The names of historically overlooked women flow from her in the same way the names of modern-day A-list celebrities flow from other kids her age.

She can tell you about the lives of Rebecca Lee Crumpler (the first African American woman to become a doctor), Queen Liliuokalani (the first woman and last person to rule Hawaii) and Claudette Colvin (a Black teenager who refused to give up her seat on a bus before Rosa Parks did).

She can tell you how the United States Sanitary Commission, which was created to support sick and wounded Union soldiers during the Civil War, grew out of the work of women and depended on the work of women.

She can tell you why, if you know about Paul Revere, you should also know about Sybil Ludington. Ludington was 16 when she rode through the night during the American Revolution to warn militia members of a British attack.

But Prasidha’s U.S. history knowledge is not why we ended up talking on a recent evening. I wanted to hear about what she had done with that knowledge. The teenager has not only spent the last few years learning about the historic and too-often unseen roles of women, and in particular women of color, but also has worked to make sure students in one of the country’s largest school systems have a chance to learn about them.

During the pandemic, Prasidha went from seeing people on social media talk about repealing the 19th Amendment, which granted women the right to vote, to creating a student-led nonprofit, to working with educators from Fairfax County Public Schools to add more women’s history to curriculum offerings.

Her collaboration with school officials is ongoing, but so far, she has worked with social studies teachers to create Civil War material made available for sixth-grade U.S. history lessons, and she has written minibooks about Native American women for the school system’s young readers.

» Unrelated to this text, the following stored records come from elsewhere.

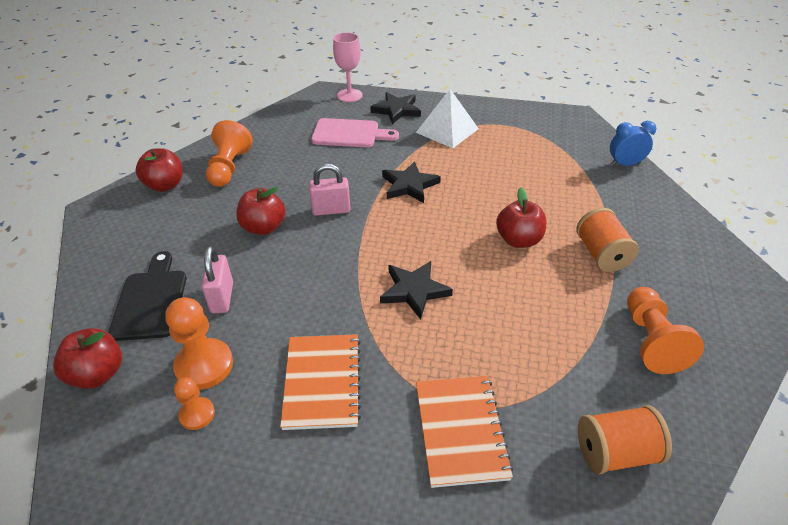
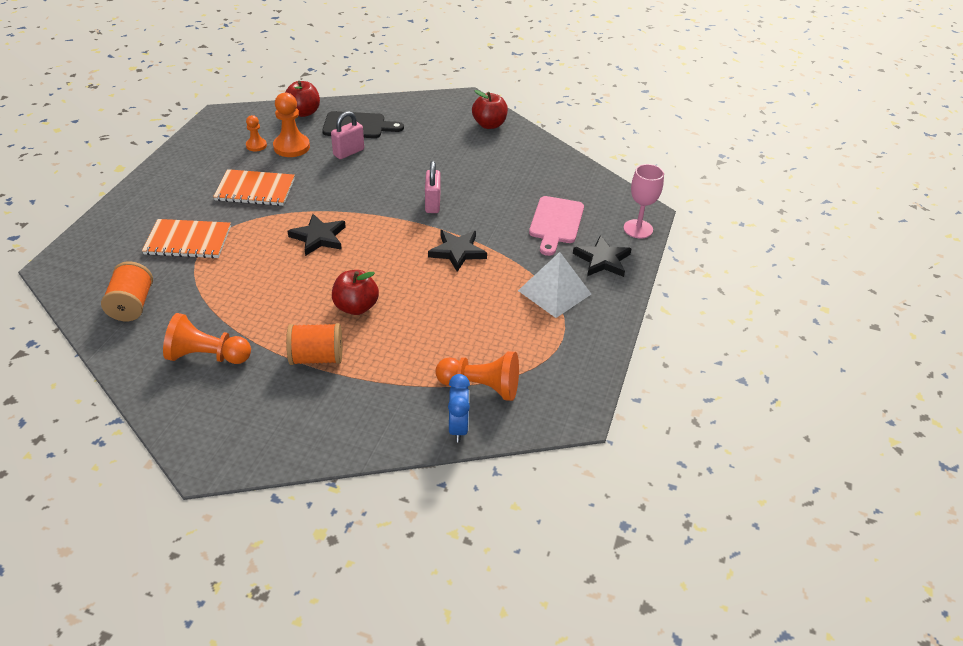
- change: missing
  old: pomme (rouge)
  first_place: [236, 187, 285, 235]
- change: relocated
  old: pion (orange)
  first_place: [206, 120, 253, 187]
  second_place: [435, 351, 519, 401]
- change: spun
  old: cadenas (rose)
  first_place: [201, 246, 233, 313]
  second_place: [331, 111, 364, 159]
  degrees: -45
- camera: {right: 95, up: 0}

“She like many others noticed that when it comes to the stories we tell about Indigenous people in our K-12 classrooms, too often Native American people do not show up as individual people with lives and interests and contributions,” says Deborah March, who works for Fairfax schools as a culturally responsive pedagogy specialist, a position that calls for her to support teachers and curriculum writers. “She created these short, accessible, image-laden biographies so that our younger elementary school learners can encounter Native American women as full human beings whose lives are worthy of study.”